AI in practice

Google's chat AI Bard not to replace search

Matthias Bastian
Google Chatbot Illustration

Midjourney prompted by THE DECODER

Google Search and AI chat Bard will remain separate products.

Microsoft wants to gain market share in the search business with ChatGPT in Bing. Some expected, and Google even hinted, that its AI chat Bard would become the ChatGPT counterpart for Google Search. But the search company seems to have changed its plans.

"Bard is not search"

In an internal Google team meeting, Bard's lead developer Jack Krawczyk discussed the product and possible applications. He wanted to clarify that Bard is not search, reports CNBC, which had access to the meeting details.

Bard is "an experiment" and a "collaborative AI service," Krawczyk said in response to an employee's question about why Google would think of integrating a technology that invents information into a service designed to find real information.

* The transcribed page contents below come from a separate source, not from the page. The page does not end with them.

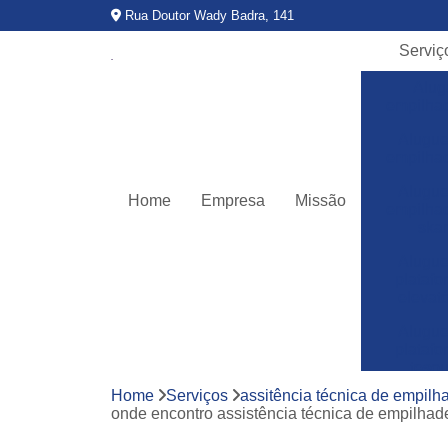
Rua Doutor Wady Badra, 141
Serviç
Alug
empilha
Alugue
empilha
Alugue
Home
Empresa
Missão
empilha
ska
Alugue
plataf
elevató
Alugue
plataf
teso
Home
Serviços
assitência técnica de empilh
Assitê
onde encontro assistência técnica de empilhadei
técnic
empilha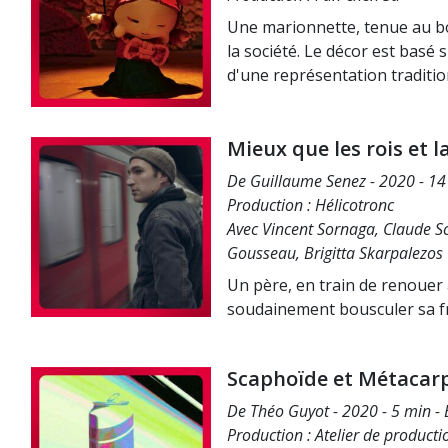
Une marionnette, tenue au bo
la société. Le décor est basé 
d'une représentation traditio
Mieux que les rois et la
De Guillaume Senez - 2020 - 14 
Production : Hélicotronc
Avec Vincent Sornaga, Claude S
Gousseau, Brigitta Skarpalezos
Un père, en train de renouer a
soudainement bousculer sa fr
Scaphoïde et Métacar
De Théo Guyot - 2020 - 5 min - 
Production : Atelier de product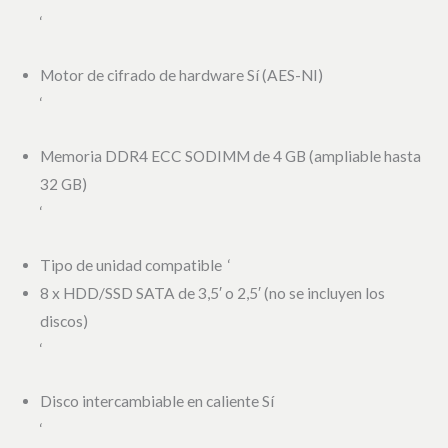
‘
Motor de cifrado de hardware Sí (AES-NI)
‘
Memoria DDR4 ECC SODIMM de 4 GB (ampliable hasta
32 GB)
‘
Tipo de unidad compatible ‘
8 x HDD/SSD SATA de 3,5′ o 2,5′ (no se incluyen los
discos)
‘
Disco intercambiable en caliente Sí
‘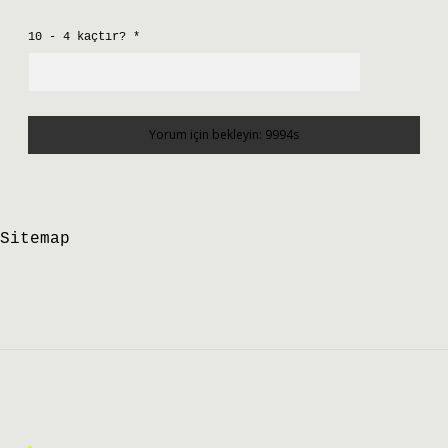
10 - 4 kaçtır?
*
Sitemap
Sidebar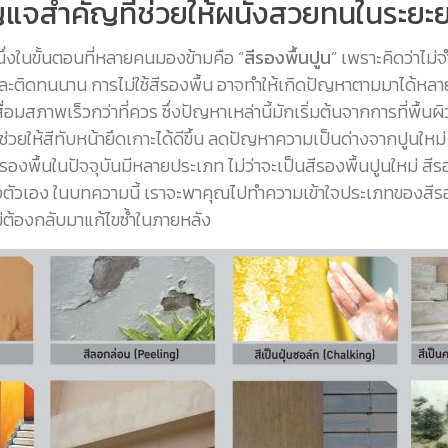
ุญแจสำคัญที่ช่วยให้ผนังสวยทนในระยะ
นึ่งในขั้นตอนที่หลายคนมองข้ามคือ “
สีรองพื้นปูน
” เพราะคิดว่าไม่
ติดทนนาน การไม่ใช้สีรองพื้น อาจทำให้เกิดปัญหาตามมาได้หลายอย
ื่อมสภาพเร็วกว่าที่ควร ซึ่งปัญหาเหล่านี้มักเริ่มต้นจากการที่พื้
ยังช่วยให้สีทับหน้ายึดเกาะได้ดีขึ้น ลดปัญหาความเป็นด่างจากปูนใหม่
งพื้นในปัจจุบันมีหลายประเภท ไม่ว่าจะเป็นสีรองพื้นปูนใหม่ สีรอ
งตัวเอง ในบทความนี้ เราจะพาคุณไปทำความเข้าใจประเภทของสีรอง
่ต้องกลับมาแก้ไขซ้ำในภายหลัง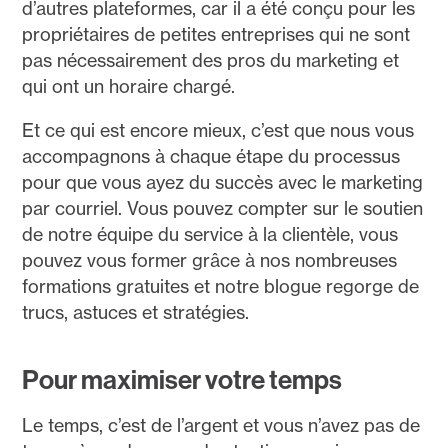
d’autres plateformes, car il a été conçu pour les
propriétaires de petites entreprises qui ne sont
pas nécessairement des pros du marketing et
qui ont un horaire chargé.
Et ce qui est encore mieux, c’est que nous vous
accompagnons à chaque étape du processus
pour que vous ayez du succès avec le marketing
par courriel. Vous pouvez compter sur le soutien
de notre équipe du service à la clientèle, vous
pouvez vous former grâce à nos nombreuses
formations gratuites et notre blogue regorge de
trucs, astuces et stratégies.
Pour maximiser votre temps
Le temps, c’est de l’argent et vous n’avez pas de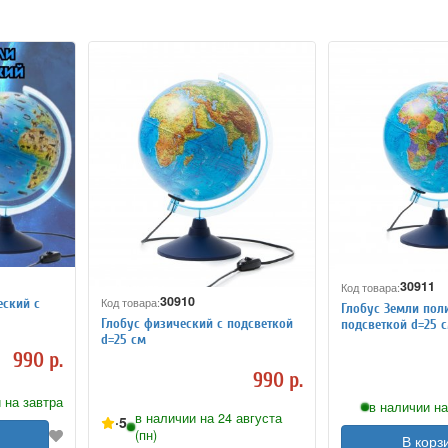
30911
Код товара:
30910
Код товара:
еский с
Глобус Земли пол
Глобус физический с подсветкой
подсветкой d=25 
d=25 см
990 р.
990 р.
 на завтра
в наличии на
в наличии на 24 августа
5
(пн)
В корз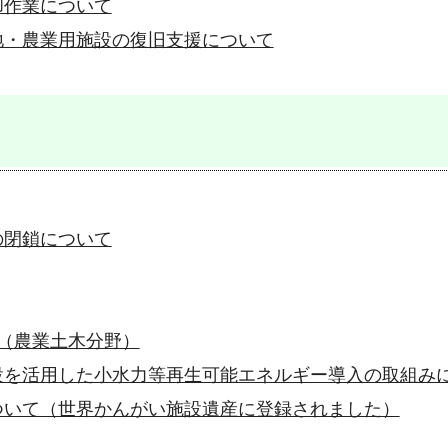
却作業について
地・農業用施設の復旧支援について
の閉鎖について
（農業土木分野）
設を活用した小水力等再生可能エネルギー導入の取組み
ついて（世界かんがい施設遺産に登録されました）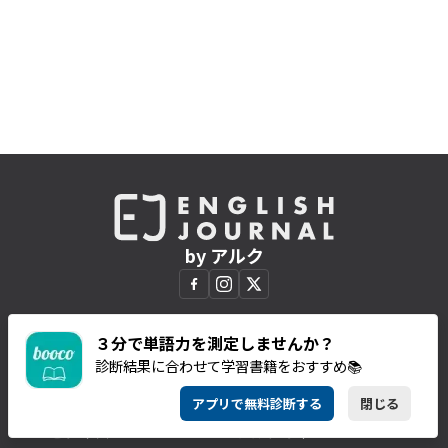
by アルク
３分で単語力を測定しませんか？
CATEGORIES
SERIES & BOOKS
診断結果に合わせて学習書籍をおすすめ📚
英語学習
連載一覧
アプリで無料診断する
閉じる
TOEIC
EJ新書
ビジネス
アルクの本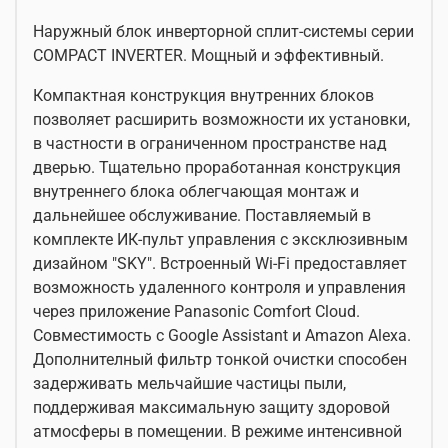
Наружный блок инверторной сплит-системы серии
COMPACT INVERTER. Мощный и эффективный.
Компактная конструкция внутренних блоков
позволяет расширить возможности их установки,
в частности в ограниченном пространстве над
дверью. Тщательно проработанная конструкция
внутреннего блока облегчающая монтаж и
дальнейшее обслуживание. Поставляемый в
комплекте ИК-пульт управления с эксклюзивным
дизайном "SKY". Встроенный Wi-Fi предоставляет
возможность удаленного контроля и управления
через приложение Panasonic Comfort Cloud.
Совместимость с Google Assistant и Amazon Alexa.
Дополнителный фильтр тонкой очистки способен
задерживать мельчайшие частицы пыли,
поддерживая максимальную защиту здоровой
атмосферы в помещении. В режиме интенсивной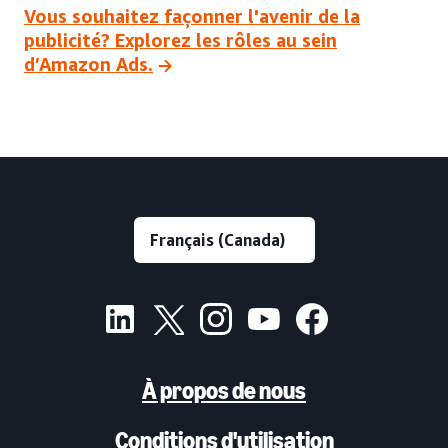
Vous souhaitez façonner l'avenir de la
publicité? Explorez les rôles au sein
d’Amazon Ads.
À propos de nous
Conditions d'utilisation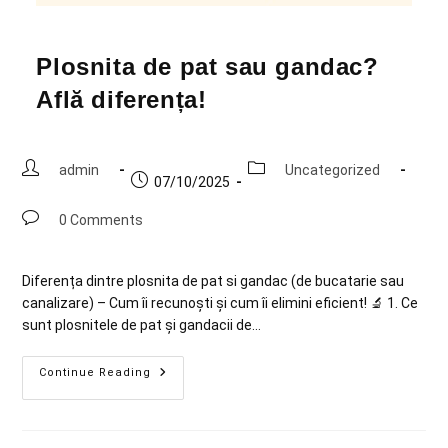
Plosnita de pat sau gandac?
Află diferența!
admin
Uncategorized
07/10/2025
0 Comments
Diferența dintre plosnita de pat si gandac (de bucatarie sau
canalizare) – Cum îi recunoști și cum îi elimini eficient! 🔬 1. Ce
sunt plosnitele de pat și gandacii de…
Continue Reading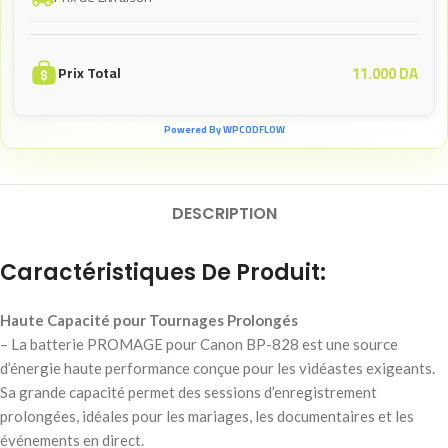
11.000
DA
Prix Total
Powered By WPCODFLOW
DESCRIPTION
Caractéristiques De Produit:
Haute Capacité pour Tournages Prolongés
– La batterie PROMAGE pour Canon BP-828 est une source
d’énergie haute performance conçue pour les vidéastes exigeants.
Sa grande capacité permet des sessions d’enregistrement
prolongées, idéales pour les mariages, les documentaires et les
événements en direct.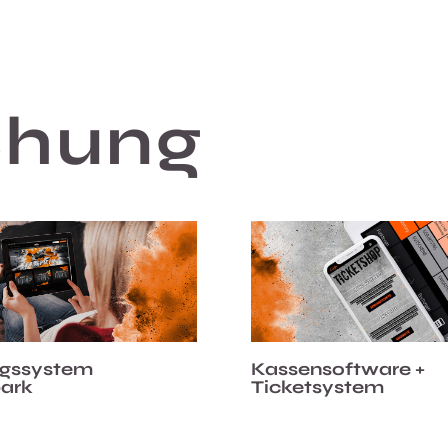
chung
gssystem
Kassensoftware +
park
Ticketsystem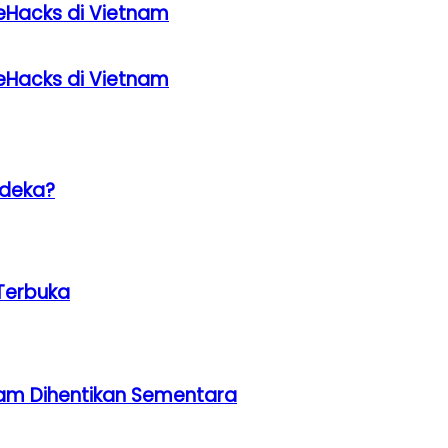
eHacks di Vietnam
eHacks di Vietnam
rdeka?
Terbuka
am Dihentikan Sementara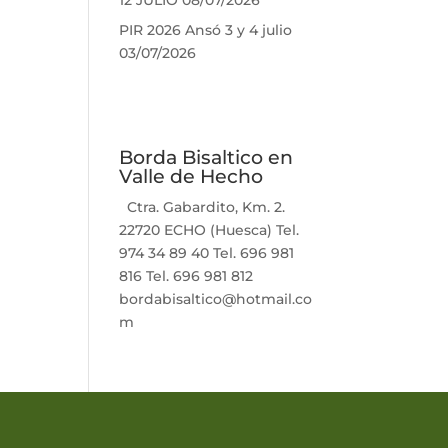
12 JULIO
08/07/2026
PIR 2026 Ansó 3 y 4 julio
03/07/2026
Borda Bisaltico en
Valle de Hecho
Ctra. Gabardito, Km. 2.
22720 ECHO (Huesca) Tel.
974 34 89 40 Tel. 696 981
816 Tel. 696 981 812
bordabisaltico@hotmail.co
m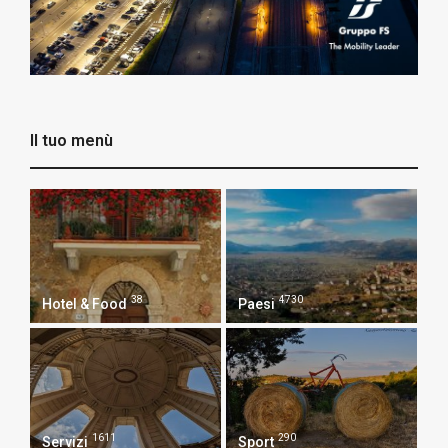
Il tuo menù
38
4730
Hotel & Food
Paesi
1611
290
Servizi
Sport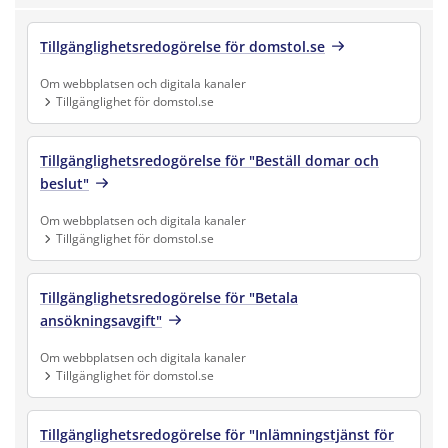
Tillgänglighetsredogörelse för domstol.se
Om webbplatsen och digitala kanaler
Tillgänglighet för domstol.se
Finns under:
Om webbplatsen och digitala kanaler, Tillgänglighet för doms
Tillgänglighetsredogörelse för "Beställ domar och
beslut"
Om webbplatsen och digitala kanaler
Tillgänglighet för domstol.se
Finns under:
Om webbplatsen och digitala kanaler, Tillgänglighet för doms
Tillgänglighetsredogörelse för "Betala
ansökningsavgift"
Om webbplatsen och digitala kanaler
Tillgänglighet för domstol.se
Finns under:
Om webbplatsen och digitala kanaler, Tillgänglighet för doms
Tillgänglighetsredogörelse för "Inlämningstjänst för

However, Krawczyk acknowledges that Google cannot prevent users from using Bard as a search engine, and that these users will also be catered to with a separate "Search It" feature that is being tested internally.

Apparently, Google is planning a metric that indicates the machine's confidence in the correctness of an answer, as well as offering a choice of results. For queries with a clear search orientation, the product will remain search, Krawczyk said.

Google sees Bard as an experiment

Google's chief search engineer, Elizabeth Reid, echoed Krawczyk's statement. Google uses large language models in search and continues to experiment with them, but at its core, search should remain as it is, she said.

Google CEO Sundar Pichai also described Bard as "experimental". He said it's important to recognize the product's limitations. Bard specializes in conversing with users, he said, a skill that will improve over time. A product like Bard will get better as people use it, a "virtuous cycle," Pichai said, and Google intends to continue investing in product development.

It is not clear from the information provided at the meeting when Bard will be rolled out on a larger scale. According to Pichai, the fact that it was officially announced at all has to do with the reality that early testing with "external trusted testers" could lead to leaks, and Bard needed to be positioned in advance. When Bard is officially released, it will be clearly labeled as an "experimental" product, Pichai said.

Unlike Microsoft, Google has little financial incentive to change its search business with a chat interface. Microsoft, in contrast, is being as aggressive as possible in rolling out the new Bing chat despite knowing about the issues with the system, because it has nothing to lose in search. This makes for an interesting competition.

Besides the financial component, there is also an ethical element to a slow rollout, as chat systems or large language models can generate false information or even become abusive. Google reportedly wants to be more cautious in rolling out Bard than Microsoft was with the Bing bot.